We trust the foregoing will be of assistance to you.
Very truly yours,
JAMES K. PHARRIS
Senior Assistant Attorney General
:pmd
[1] For purposes of this opinion, we will use the term “fundraising” to include any activities a school district might engage in to generate revenue from the general public for school district activities, but not including taxation, distributions from federal and state governments, or charges to students for goods and services related to their education (towel and locker fees, lunch charges, activity fees, etc.). Some specific types of fundraising are discussed later in the analysis.
[2] For example, Marcia Costello, SPI legislative liaison, testified in a house hearing on HB 2546 (a bill very similar to SB 5953) that “the Superintendent strongly supports the enhancement of local flexibility that’s embodied in the bill’s language, particularly as it relates to waivers and to local school board powers.” Washington State House Educ.

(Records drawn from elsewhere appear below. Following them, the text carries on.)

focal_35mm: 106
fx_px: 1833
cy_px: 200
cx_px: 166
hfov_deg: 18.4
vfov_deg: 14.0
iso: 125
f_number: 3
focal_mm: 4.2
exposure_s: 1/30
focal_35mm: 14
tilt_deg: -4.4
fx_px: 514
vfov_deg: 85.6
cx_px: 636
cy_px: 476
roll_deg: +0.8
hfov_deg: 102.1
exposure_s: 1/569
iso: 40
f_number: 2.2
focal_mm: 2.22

Comm., Staff Report and Testimony on HB 2546, at 2 (Jan. 20, 1992). At the same hearing, Dwayne Slate testified on behalf of the Washington School Directors Association that the bill’s general design was to “[d]evelop some state standards on what students should know, and how to assess whether or not those standards have been met, and then loosen up the local school people and the local communities to decide how best to make sure that that happens.” Id.
[3] This formulation differs from the case law which restricted school districts to those powers necessarily implied in or incident to powers expressly granted, or those powers essential to carrying out the declared legislative objects and purposes of the district. See, e.g., Seattle Sch. Dist. 1 v. Int’l Union, 88 Wn. App. 205, 210, 944 P.2d 1062 (1997).

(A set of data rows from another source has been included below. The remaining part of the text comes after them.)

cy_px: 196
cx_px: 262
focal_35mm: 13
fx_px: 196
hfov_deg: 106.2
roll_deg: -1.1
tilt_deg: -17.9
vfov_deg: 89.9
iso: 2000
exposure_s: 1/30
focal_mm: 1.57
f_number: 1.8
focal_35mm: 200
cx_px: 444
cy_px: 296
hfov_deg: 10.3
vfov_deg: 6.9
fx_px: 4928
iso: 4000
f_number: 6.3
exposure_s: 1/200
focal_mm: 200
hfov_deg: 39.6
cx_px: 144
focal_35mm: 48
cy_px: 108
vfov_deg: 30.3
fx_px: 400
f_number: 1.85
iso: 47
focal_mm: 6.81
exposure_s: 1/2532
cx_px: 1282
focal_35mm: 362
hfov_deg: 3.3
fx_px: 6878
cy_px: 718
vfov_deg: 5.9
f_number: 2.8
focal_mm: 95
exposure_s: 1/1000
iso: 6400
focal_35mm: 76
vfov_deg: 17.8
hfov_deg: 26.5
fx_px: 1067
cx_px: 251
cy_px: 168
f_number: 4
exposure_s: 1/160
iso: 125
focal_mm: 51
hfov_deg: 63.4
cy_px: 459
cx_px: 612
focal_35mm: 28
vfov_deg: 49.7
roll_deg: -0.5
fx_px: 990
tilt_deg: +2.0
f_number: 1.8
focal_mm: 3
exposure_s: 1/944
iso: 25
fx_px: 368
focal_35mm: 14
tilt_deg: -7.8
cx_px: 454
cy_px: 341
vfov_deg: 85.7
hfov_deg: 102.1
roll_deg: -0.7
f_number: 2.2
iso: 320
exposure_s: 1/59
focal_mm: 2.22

[4] Before going on, we do note that interlocal cooperative activity is not expected to generate profit for any party, because governments would expect to deal with each other on a shared actual costs basis. See RCW 43.09.210, which generally requires that services performed by one agency for another be at their actual cost. State v.Grays HarborCy., 98 Wn.2d 606, 656 P.2d 1084 (1983). We concluded in an earlier opinion that transfers of property between local governments under RCW 39.33 (not at issue here) should be at “full value” because of RCW 43.09.210. See AGO 1997 No. 5. We do not directly reach the issue here with respect to RCW 39.34. Our assumption is that districts would act cooperatively with other governments to save money through added efficiency and economies of scale rather than by charging “profit” for services performed.
[5] We assume that your question is confined to fundraising activities conducted by the school district itself—through employees or through students during the course of their education. There is a long tradition of fundraising conducted by parent organizations or other private groups who support the schools. Fundraising by private parties is beyond the scope of this discussion.
[6] The courts recognize limitations on the powers of a local government even when acting under fairly broad statutory authority. For instance, in Port of Seattle v. Wash. Util. & Transp. Comm’n, 92 Wn.2d 789, 597 P.2d 383 (1979), the Supreme Court found that the port district lacked authority to operate an airporter service, despite statutory language authorizing the operation of an airport and a long list of related activities.